Supersonic Air Force One? Exosonic Awarded Contract to Develop Low-Boom Aircraft

California start-up Exosonic has been awarded a development contract by the U.S. Air Force’s Presidential and Executive Airlift Directorate (PE) to develop their low-boom supersonic aircraft concept with a view to potentially using it as a future Air Force One.

The company is already developing a design that will feature boom softening techniques, allowing passengers to travel overland and overwater at supersonic speeds to roughly reduce their cruise times in half compared to existing aircraft. Exosonic’s current project plans to develop a 70-seat passenger aircraft capable of cruising at Mach 1.8 with a projected range of 5,000 nautical miles.

Exosonic’s current concept upon which the design work will be based (Exosonic)

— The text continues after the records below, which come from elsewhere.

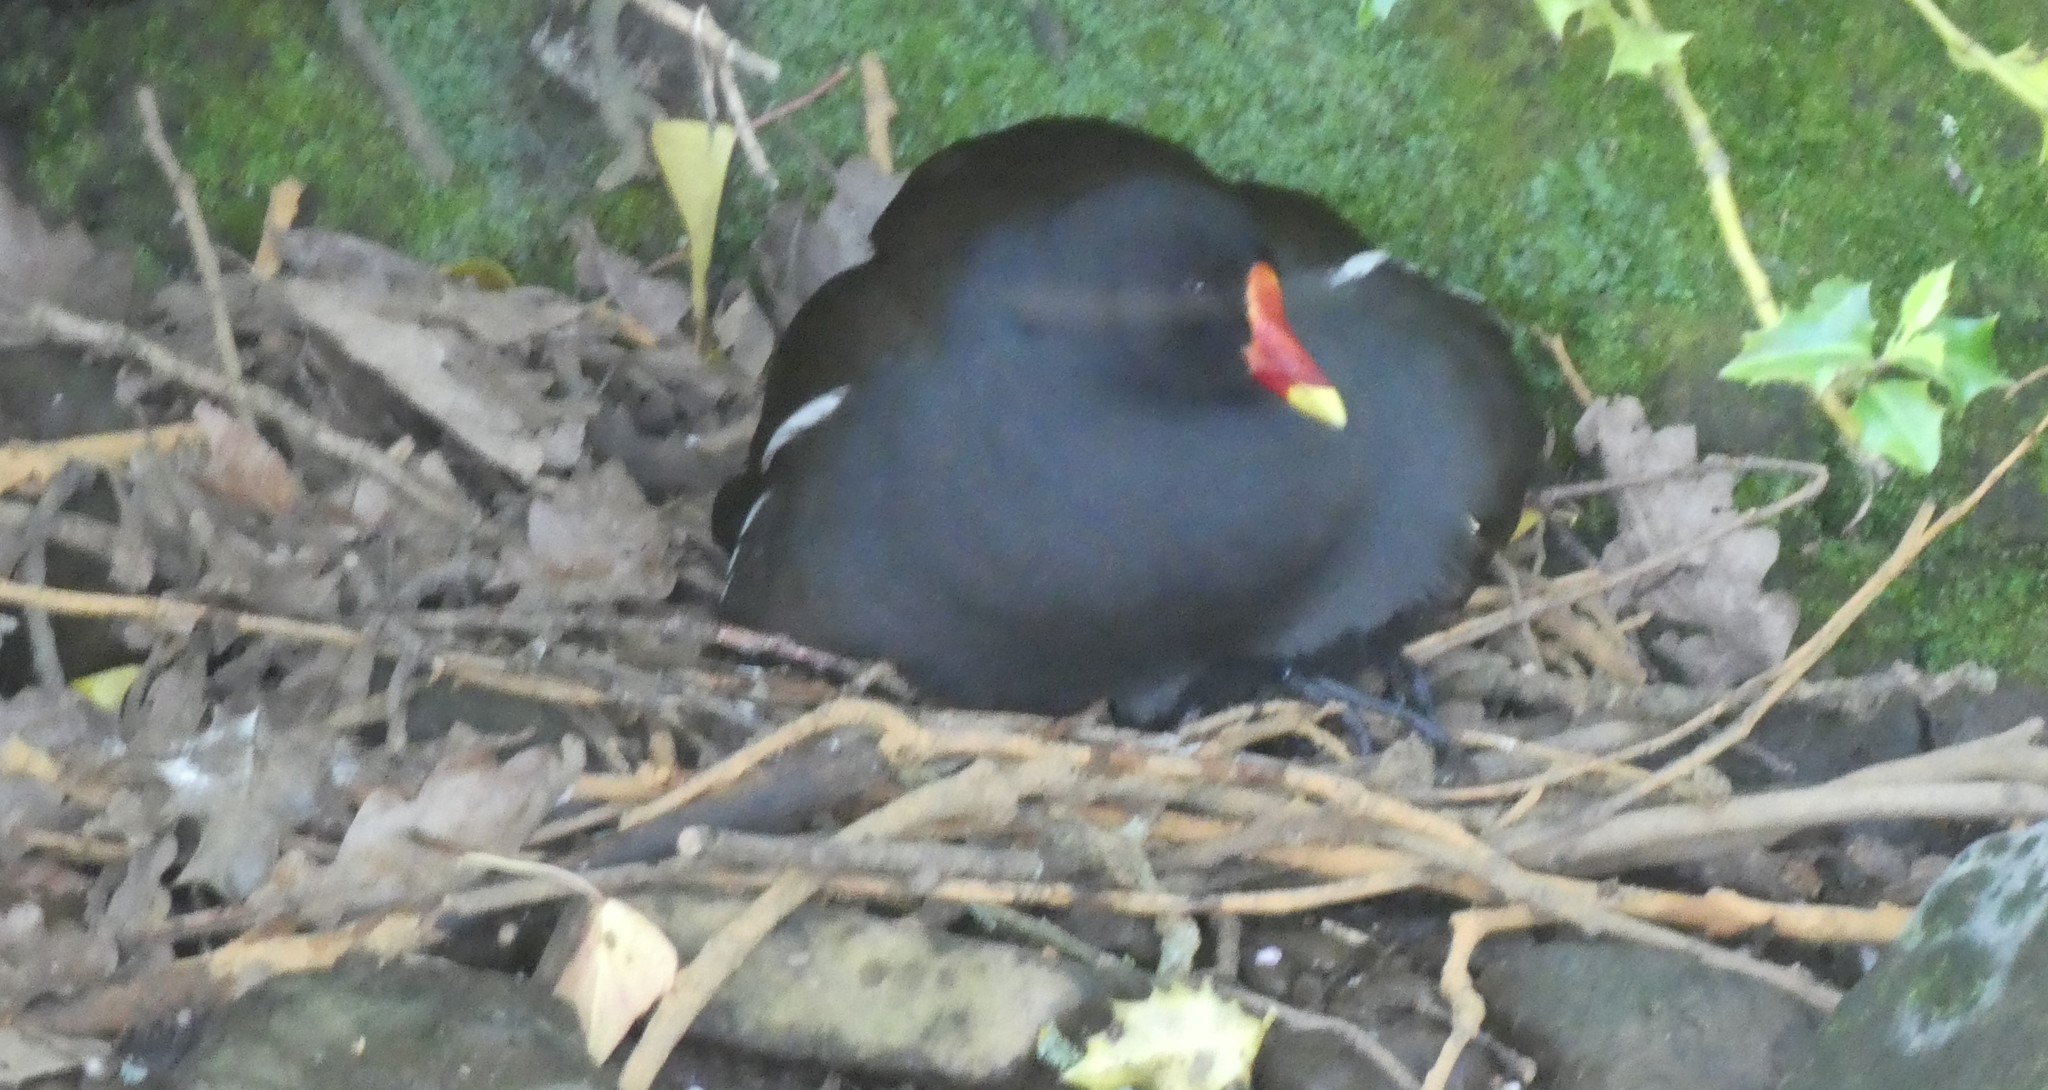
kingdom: Animalia
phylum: Chordata
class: Aves
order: Gruiformes
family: Rallidae
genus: Gallinula
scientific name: Gallinula chloropus
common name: Common moorhen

The contract, sponsored by the Air Force Research Lab, will support Exosonic’s efforts to develop and modify this commercial supersonic airliner to serve as an executive transport vehicle. These modifications will include reconfiguring the aircraft cabin to include the required accommodations, communications equipment and security measures that would allow the President and their guests to work and rest onboard the aircraft.

In response to Exosonic’s award, Brig. Gen. Britton, Program Executive Officer of PE stated:

“The Presidential and Executive Airlift Directorate is extremely excited to team with Exosonic on our quest to transform the future of executive airlift.  As always, we are proud to be leading the charge to deliver cutting-edge technology to the world.  Transporting key decision makers and teams around the world in half the time can be the difference between success and failure.  Exosonic is a key player in getting us there.  By teaming with industry, we are proving the United States Air Force can deliver technology leaps while maximizing return on taxpayer investment.”

The X-59 (Lockheed Martin)

Though a new company, Exosonic brings a mass of talent into the field. Many of its engineers have decades of experience working on cutting-edge military aircraft including, perhaps most crucially, NASA’s X-59. This research project is exploring the aerodynamics and technologies required to make low-boom supersonic flight a reality.

It is noteworthy that the Air Force Research Lab has taken interest in the project. The U.S. Air Force’s Presidential and Executive Airlift Directorate’s interest in supersonic flight makes sense as the benefits of faster aircraft, shorter flight times and more efficient travel would be extremely advantageous for future US Presidents and their staff.